Ein Mann ist auch nur ein Mann
Manfred Krug liest "Leben bis Männer" von Thomas Brussig
Von Nils Neumann
Besprochene Bücher / Literaturhinweise"Die Mannschaft war mein ein und alles, andere haben eine Familie, ich hatte Tatkraft Börde. Meinen Sohn zum Beispiel, den durfte ich nur am Sonntag sehen, vom Gericht aus, aber sonntags wurde auch gespielt, ging nicht, konnte mich überhaupt nicht auf ihn einlassen. Musste ständig an die Mannschaft denken."
So oder so ähnlich denken wohl die meisten Männer, deren Frauen den Fussball mit einer Hasstirade am liebsten zurück in die Hölle schicken würden, wo er ihrer Meinung nach auch herkommt.
Thomas Brussig schafft es auf beeindruckende Weise, in die Windungen und Irrungen des männlichen Gehirnes einzutauchen, und man fragt sich, wie es ihm gelungen ist, diesen Mann, dem, wenn wir ehrlich sind, wir uns doch alle irgendwie verbunden fühlen, zu entwickeln. Vervollständigt wird dieser Eindruck durch die charismatische und vor allem sehr glaubwürdige Verkörperung des Fussballliebenden Ossi durch einen der bekanntesten und beliebtesten DDR- Schauspieler. Manfred Krug spricht die Rolle des Clubtrainers als hätte er die Provinzplätze Ostdeutschlands alle bereist und zu einem Bild des Vereinstrainers der Kleinstvereine zusammengesetzt. Durch diese Kombination fühlt sich der Hörer auf den Rasen versetzt und zuckt zusammen, sobald der Maestro vom Rande des Spielfeldes die Anweisungen brüllt und einen zusammenstaucht, weil man mal wieder einen Fehler gemacht hat, der eines Vorschulkindes würdig wäre. "Ich übrigens brülle nicht. Es sieht aus wie Brüllen, aber in Wirklichkeit ist es Denken, und zwar sehr leidenschaftliches Denken."

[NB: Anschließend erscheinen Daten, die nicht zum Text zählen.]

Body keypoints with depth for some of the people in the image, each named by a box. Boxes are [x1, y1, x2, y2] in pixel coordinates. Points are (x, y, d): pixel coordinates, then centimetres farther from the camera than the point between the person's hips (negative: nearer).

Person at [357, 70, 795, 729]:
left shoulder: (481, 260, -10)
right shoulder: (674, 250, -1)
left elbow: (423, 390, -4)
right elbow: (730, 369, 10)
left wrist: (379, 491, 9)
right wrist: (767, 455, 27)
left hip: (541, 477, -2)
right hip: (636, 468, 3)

Ist man dann wieder in der Gemütlichkeit des Wohnzimmers angelangt, erinnert man sich an die Zeit, in der man selbst dem Lebenstraum Fussball nachgejagt ist, oder an die Tage, an denen man seine Kinder genau dieser Art Trainer anvertraut hat. Eben der Sorte Trainer, die für den Fussball die Ehe zerstören und den eigenen Sohn vernachlässigen. Kann so ein Mensch denn Vorbild sein?
Doch durch genau diese Seite beginnt man auch Mitleid zu empfinden mit dem alten Griesgram, der einfach nicht anders kann als sein Leben komplett seiner Leidenschaft unterzuordnen. Vielleicht vermissen wir manchmal seine Fähigkeit, sich für etwas zu begeistern, sich ganz einer Sache anzunehmen und den Weg bis zu Ende zu gehen, auch wenn es manchmal bitter ist.
Nach dem Hörgenuss dieser Geschichte wird man anders über die Gefühle und Eigenarten der Menschen denken, welche wir sonst oft leichtsinnig in eine Ecke stecken und leichtfertig übersehen. Brussig und Krug schaffen gemeinsam ein Stück Leben in der heutigen schnelllebigen Zeit, an dem man sich festhalten und aufraffen kann.